Hoje, quando acordei, todos tinham
saído. Já não me lembro da última vez em que uma palavra pela manhã. Vou à
janela, abro as cortinas, há muito que o estore partido, o meu pai Não mexas aí, que sou eu que arranjo, eu
não mexo, mas o arranjo continua a aguardar uma vontade por cumprir, talvez
nunca a encontre, pela luz, que me devolve as distâncias, percebo a plenitude
da manhã, nisto, compreendo, na entrada do prédio em frente, minha mãe, de
esfregona nas mãos, está de costas, leio-lhe cansaço na lentidão, baixa-se para
aproximar o balde de si, percebo-lhe a dor nas costas, sem lhe ver aquele
característico esgar, jamais um lamento, tudo, por ali, se verbaliza em
falanges contorcidas, o resto, palavras sem som, minha mãe (Desde quando lava o
mundo?
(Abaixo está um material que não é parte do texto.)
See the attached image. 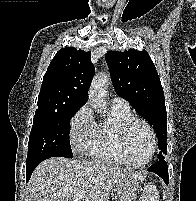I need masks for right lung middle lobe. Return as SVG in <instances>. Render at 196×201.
<instances>
[{
    "mask_svg": "<svg viewBox=\"0 0 196 201\" xmlns=\"http://www.w3.org/2000/svg\"><path fill=\"white\" fill-rule=\"evenodd\" d=\"M78 109L36 110L26 164L50 157H73L69 142V122Z\"/></svg>",
    "mask_w": 196,
    "mask_h": 201,
    "instance_id": "obj_1",
    "label": "right lung middle lobe"
}]
</instances>
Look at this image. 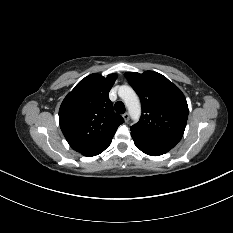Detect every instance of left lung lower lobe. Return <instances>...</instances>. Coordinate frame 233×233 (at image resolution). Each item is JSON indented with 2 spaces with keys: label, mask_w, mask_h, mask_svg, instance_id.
Wrapping results in <instances>:
<instances>
[{
  "label": "left lung lower lobe",
  "mask_w": 233,
  "mask_h": 233,
  "mask_svg": "<svg viewBox=\"0 0 233 233\" xmlns=\"http://www.w3.org/2000/svg\"><path fill=\"white\" fill-rule=\"evenodd\" d=\"M131 136L136 147L145 154L151 156H159L165 154L178 143L176 141L168 139L138 135L135 134L133 131H131Z\"/></svg>",
  "instance_id": "1"
}]
</instances>
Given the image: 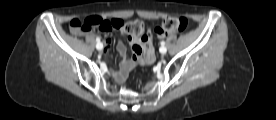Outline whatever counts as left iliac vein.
Returning a JSON list of instances; mask_svg holds the SVG:
<instances>
[{"label":"left iliac vein","instance_id":"4c4485c4","mask_svg":"<svg viewBox=\"0 0 276 120\" xmlns=\"http://www.w3.org/2000/svg\"><path fill=\"white\" fill-rule=\"evenodd\" d=\"M160 52H161L162 54H165V53L167 52L166 47L162 46V47L160 48Z\"/></svg>","mask_w":276,"mask_h":120}]
</instances>
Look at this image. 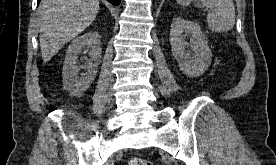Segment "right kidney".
I'll return each instance as SVG.
<instances>
[{"label":"right kidney","instance_id":"1","mask_svg":"<svg viewBox=\"0 0 276 165\" xmlns=\"http://www.w3.org/2000/svg\"><path fill=\"white\" fill-rule=\"evenodd\" d=\"M83 49L89 51V59L84 65L77 64V55ZM101 59L100 35L96 31H90L75 38L69 45L63 65V85L71 96H80L92 84L96 77L97 66ZM86 72L81 77L79 71Z\"/></svg>","mask_w":276,"mask_h":165}]
</instances>
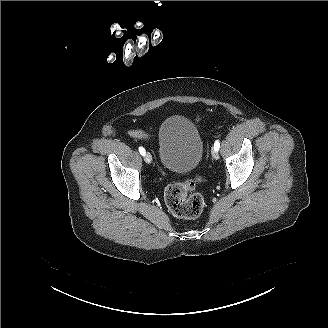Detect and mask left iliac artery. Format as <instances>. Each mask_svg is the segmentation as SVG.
<instances>
[{"mask_svg": "<svg viewBox=\"0 0 328 328\" xmlns=\"http://www.w3.org/2000/svg\"><path fill=\"white\" fill-rule=\"evenodd\" d=\"M219 148H220V143H219L218 140H216L215 143H214V150L218 151Z\"/></svg>", "mask_w": 328, "mask_h": 328, "instance_id": "1", "label": "left iliac artery"}]
</instances>
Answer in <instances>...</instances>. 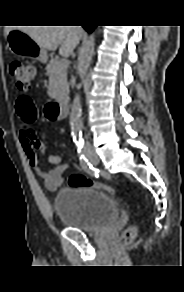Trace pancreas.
<instances>
[{
	"label": "pancreas",
	"instance_id": "pancreas-1",
	"mask_svg": "<svg viewBox=\"0 0 184 292\" xmlns=\"http://www.w3.org/2000/svg\"><path fill=\"white\" fill-rule=\"evenodd\" d=\"M46 72L49 76V96L54 99H63L66 97L69 92L67 67H64L60 60L52 58L46 66Z\"/></svg>",
	"mask_w": 184,
	"mask_h": 292
}]
</instances>
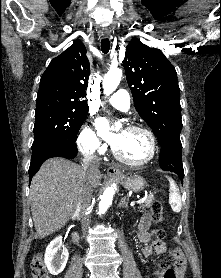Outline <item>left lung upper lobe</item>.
<instances>
[{
  "instance_id": "5c2ea615",
  "label": "left lung upper lobe",
  "mask_w": 221,
  "mask_h": 278,
  "mask_svg": "<svg viewBox=\"0 0 221 278\" xmlns=\"http://www.w3.org/2000/svg\"><path fill=\"white\" fill-rule=\"evenodd\" d=\"M134 106L160 145L180 141L182 129L177 73L161 50L132 38L123 60Z\"/></svg>"
}]
</instances>
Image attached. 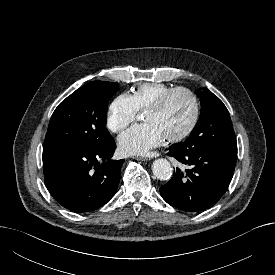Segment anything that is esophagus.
Wrapping results in <instances>:
<instances>
[{
	"mask_svg": "<svg viewBox=\"0 0 275 275\" xmlns=\"http://www.w3.org/2000/svg\"><path fill=\"white\" fill-rule=\"evenodd\" d=\"M134 159L140 160V161H146V160H148V158L144 157V156H135Z\"/></svg>",
	"mask_w": 275,
	"mask_h": 275,
	"instance_id": "obj_1",
	"label": "esophagus"
}]
</instances>
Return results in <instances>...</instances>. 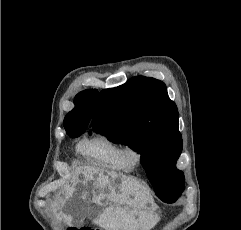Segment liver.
Listing matches in <instances>:
<instances>
[{
	"mask_svg": "<svg viewBox=\"0 0 241 230\" xmlns=\"http://www.w3.org/2000/svg\"><path fill=\"white\" fill-rule=\"evenodd\" d=\"M79 173H83L85 182L93 181L92 203L97 206H100L104 200L109 203L93 220L101 228L105 230H150L157 224V217L148 207V204L152 202V197L145 187L129 177L99 167H81L76 171L74 183L64 187L66 199L61 201L60 209L73 196ZM117 179H120L119 183H115ZM81 198L86 202L84 193ZM95 210L87 207L86 214L90 215ZM61 216L65 223L72 224L71 215L61 213Z\"/></svg>",
	"mask_w": 241,
	"mask_h": 230,
	"instance_id": "obj_1",
	"label": "liver"
}]
</instances>
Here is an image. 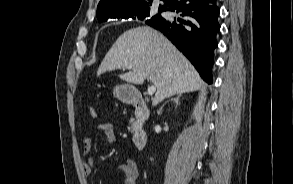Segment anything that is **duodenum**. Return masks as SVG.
<instances>
[{"label":"duodenum","instance_id":"obj_1","mask_svg":"<svg viewBox=\"0 0 293 184\" xmlns=\"http://www.w3.org/2000/svg\"><path fill=\"white\" fill-rule=\"evenodd\" d=\"M131 103L133 104L135 108L136 117L139 122H143L146 120L149 116V107L146 102V100L143 98V96L139 93H134L130 97ZM132 141L134 146L141 150L144 148V146L147 143V132L146 130L141 126L138 125L132 135Z\"/></svg>","mask_w":293,"mask_h":184}]
</instances>
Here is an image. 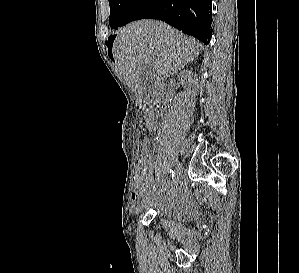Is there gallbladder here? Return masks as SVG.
I'll list each match as a JSON object with an SVG mask.
<instances>
[{"label":"gallbladder","mask_w":299,"mask_h":273,"mask_svg":"<svg viewBox=\"0 0 299 273\" xmlns=\"http://www.w3.org/2000/svg\"><path fill=\"white\" fill-rule=\"evenodd\" d=\"M141 87L146 98H153L154 85L156 82V72L149 64H145L141 69Z\"/></svg>","instance_id":"1"}]
</instances>
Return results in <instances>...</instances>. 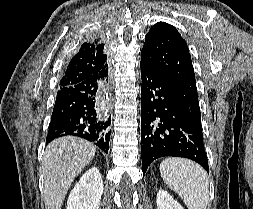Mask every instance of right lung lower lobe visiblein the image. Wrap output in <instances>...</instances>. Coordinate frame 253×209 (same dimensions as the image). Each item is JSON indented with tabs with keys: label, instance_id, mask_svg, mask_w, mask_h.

E a escada do prédio em frente?) longe desta minha vergonha, por
encontrar, diariamente, manhãs em plenitude (Mas que fazer?), a esfregona em
círculos, lentos, percebe-se-lhe o cansaço, dois miúdos entram a correr prédio
adentro, como se nada diante deles, o calor estende-se, em mim, dos antebraços
às mãos, a esfregona continua a sua dança circular, enquanto uma mão, de minha
mãe, visita a testa, neste momento, no cimo da rua, meu pai com a sua jornada
diária de esquecimento, começa cedo, minha mãe, do cansaço, ou talvez por uma
compreensão desgostosa, nada de censuras, afinal, uma vida inteira de trabalho,
e depois, uma carta a tentar calar décadas, ainda se deram ao trabalho de
contar as linhas, eram oito, os anos de fábrica trinta e dois, continua a sair
de casa à mesma hora, se não sair diz que endoidece, compreende-se, apesar da
diferença no destino, num destes serões, quase num sussurro, disse para minha
mãe, É a única porta que encontro aberta,
nunca se ouviram censuras, talvez na sua consciência uma esfregona limpasse
recriminações, que, assim, jamais encontrariam o verbo, nestas alturas, ela
erguia-lhe os lábios à testa, quanto a mim, permaneço numa zona indefinida
balizada por cadernos e livros e por rectângulos que se preenchem após um mês
de balcão ou sentado numa caixa, a esfregona de minha mãe persiste nos seus
lentos movimentos circulares – máscara do cansaço –, meu pai, agora, com oito
linhas que tentam justificar trinta e dois anos, a sair de casa para abraçar o
esquecimento, neste momento, à minha frente, do outro lado da rua, minha mãe
acena-me, retribuo com uma saudação tímida, afinal, só há pouco abri as
cortinas, mas no seu olhar, do outro lado da rua, não havia vestígios de
censuras, apenas uma alegria genuína por me encontrar, e, naqueles breves instantes
em que nos olhámos, sob a moldura de sorrisos, disse-me que eu não podia fazer
mais, que me ouve entrar em casa, todas as madrugadas, em cuidados pela hora,
vindo do armazém daquele grande supermercado, onde ajudo a arrumar infindáveis
caixotes, com a esperança de assinar, por mais um mês, um rectângulo, assim,
sempre ajuda lá em casa, e rectângulo a rectângulo, onde testemunho em magros
números demasiadas horas, evito trajectos de esquecimento, contudo, à vista da
esfregona, em círculos lentos, numa dança cansada, de minha mãe, daquele verbo
peculiar comunicado por falanges contorcidas, sinto-me a olhar gigantes, apesar
das horas de caixotes noite dentro, dos dedos dilacerados, das costas que
gritam numa dessintonia de omoplatas, ombros, e cervicais, de súbito, uma
vontade encontra-me, saio de casa, atravesso a rua, e, antes que as suas
falanges contorcidas pegassem de novo no balde, eu pego-lhe, ela ergue-me os
lábios à testa, já não há, em mim, vestígios de dedos dilacerados, de costas
que gritam numa dessintonia de omoplatas, ombros, e cervicais, nada, neste
momento, eu olho gigantes, minha mãe –
quantos degraus cumprem uma vida? –, neste momento, caminha o regresso a
meu lado, numa majestosidade ferida, o destino enganou-se-lhe no ceptro, entretanto,
do fundo da rua, alguém entoa uma canção de saudade, como se quisesse esquecer
e lembrar ao mesmo tempo, meu pai, perdido entre duas margens, de súbito,
compreendi a sua frase, sussurrada num destes serões, a minha mãe, É a única porta que encontro aberta.